DOJ Seal

Department of Justice

U.S. Attorney's Office
Southern District of New York

For Immediate Release

Thursday, October 15, 2015
Preet Bharara
, United States Attorney
Contact: James Margolin, Dawn Dearden, Christian Saint-Vil

Member of Bronx Narcotics Organization Sentenced in Manhattan Federal Court to 45 Years for Murder

Preet Bharara, the United States Attorney for the Southern District of New York, announced today that CATHERINE MORALES, a member of a drug trafficking organization (the “Organization”) that operated in the Bronx, was sentenced to 45 years in prison for murdering Aisha Morales (no relation) in June 2011. MORALES pled guilty in February 2015 to one count of intentionally killing an individual while engaged in a narcotics conspiracy, before United States District Judge Richard J. Sullivan, who imposed yesterday’s sentence.

Manhattan U.S. Attorney Preet Bharara said: “Catherine Morales, someone featured on ‘America’s Most Wanted,’ not only sold dangerous and potentially lethal drugs, but also committed a cold-blooded murder in broad daylight on East 163th Street in the Bronx. She has now been sentenced to the lengthy prison term those crimes merit.”

MORALES was initially charged in an Indictment with narcotics trafficking and firearms offenses, and was arrested by federal authorities in August 2013 in Philadelphia, Pennsylvania, where she was living in hiding under an assumed name. While MORALES was a fugitive, she was featured on the “America’s Most Wanted” television program. She was subsequently brought to Manhattan federal court in September 2013 to face those charges in the Southern District of New York. In January 2014, she was additionally charged with the murder of Aisha Morales in a superseding Indictment. The leader of the organization, Adony Nina, was later charged with the murder in a superseding Indictment filed in April 2014. Nina and co-defendant Candido Antomattei, another high-ranking member of the Organization, were convicted of narcotics trafficking and firearms charges following a trial in October 2013; Nina was subsequently convicted of participating in the Aisha Morales murder in a trial in May 2015. Thirteen other members of the Organization have pled guilty to various federal narcotics and firearms charges.

According to the publicly filed documents, evidence presented at the trials in this case, and statements made in court throughout the pendency of the case:

From 2008 through 2013, the Organization’s members sold crack cocaine and heroin, among other drugs, primarily in the vicinity of Longwood Avenue, and Beck, Kelly, and Simpson Streets in the Bronx. MORALES was involved primarily in the sale of heroin in the vicinity of Simpson and East 163rd Streets.

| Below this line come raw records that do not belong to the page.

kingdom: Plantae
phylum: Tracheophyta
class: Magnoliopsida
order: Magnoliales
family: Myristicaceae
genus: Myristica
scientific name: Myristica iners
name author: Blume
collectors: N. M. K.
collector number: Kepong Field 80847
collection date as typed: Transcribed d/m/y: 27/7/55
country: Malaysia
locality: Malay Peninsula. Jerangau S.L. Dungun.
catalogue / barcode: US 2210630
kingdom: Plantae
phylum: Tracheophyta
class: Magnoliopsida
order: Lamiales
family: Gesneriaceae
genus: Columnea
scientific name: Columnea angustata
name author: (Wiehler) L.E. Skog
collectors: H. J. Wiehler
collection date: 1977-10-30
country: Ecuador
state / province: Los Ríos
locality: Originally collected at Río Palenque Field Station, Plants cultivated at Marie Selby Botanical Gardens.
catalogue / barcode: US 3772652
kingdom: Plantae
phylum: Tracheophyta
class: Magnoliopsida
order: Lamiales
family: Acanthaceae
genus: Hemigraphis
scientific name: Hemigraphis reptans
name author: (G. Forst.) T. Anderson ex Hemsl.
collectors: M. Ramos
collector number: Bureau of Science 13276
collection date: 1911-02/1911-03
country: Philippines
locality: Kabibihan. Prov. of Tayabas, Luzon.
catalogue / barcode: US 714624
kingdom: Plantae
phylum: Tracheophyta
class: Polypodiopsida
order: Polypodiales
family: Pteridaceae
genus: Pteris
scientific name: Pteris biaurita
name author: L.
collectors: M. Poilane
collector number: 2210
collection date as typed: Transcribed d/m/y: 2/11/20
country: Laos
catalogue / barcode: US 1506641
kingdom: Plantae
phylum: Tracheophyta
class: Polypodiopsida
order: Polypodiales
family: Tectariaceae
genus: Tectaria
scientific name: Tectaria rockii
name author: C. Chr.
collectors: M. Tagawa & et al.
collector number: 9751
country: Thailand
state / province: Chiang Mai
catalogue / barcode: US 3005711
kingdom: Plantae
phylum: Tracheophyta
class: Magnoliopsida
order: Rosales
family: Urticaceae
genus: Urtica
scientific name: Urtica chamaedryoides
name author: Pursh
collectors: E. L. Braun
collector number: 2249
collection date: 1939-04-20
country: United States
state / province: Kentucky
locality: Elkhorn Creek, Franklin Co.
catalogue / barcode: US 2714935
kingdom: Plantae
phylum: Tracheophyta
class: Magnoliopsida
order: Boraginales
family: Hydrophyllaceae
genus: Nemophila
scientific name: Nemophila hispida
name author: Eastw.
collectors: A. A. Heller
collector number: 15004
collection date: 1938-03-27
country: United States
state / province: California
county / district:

During and in relation to MORALES’s participation in the drug trafficking conspiracy, MORALES fatally shot victim Aisha Morales, who was 21 at the time of her death, in the head. The shooting took place in the vicinity of 1018 East 163rd Street, in broad daylight. Prior to the murder, MORALES and other members of the Organization threatened rival drug dealers who were selling drugs in the Organization’s territory. In one instance, MORALES threatened a rival that he needed to “get down or lay down.” The murder was the culmination of the dispute with the rival drug dealers. Aisha Morales was not involved in the drug-dealing activities that led to the dispute.

* * *

In addition to the prison term, MORALES, 30, of the Bronx, New York, was sentenced to five years of supervised release and ordered to pay restitution. Nina is scheduled to be sentenced in January 2016.

Mr. Bharara praised the outstanding investigative work of the Bureau of Alcohol, Tobacco, Firearms and Explosives and the New York City Police Department.

The prosecution is being handled by the Office’s Violent and Organized Crime Unit. Assistant U.S. Attorneys Christopher DiMase, Rebecca Mermelstein, Margaret Graham, and Sarah Krissoff are in charge of the prosecution.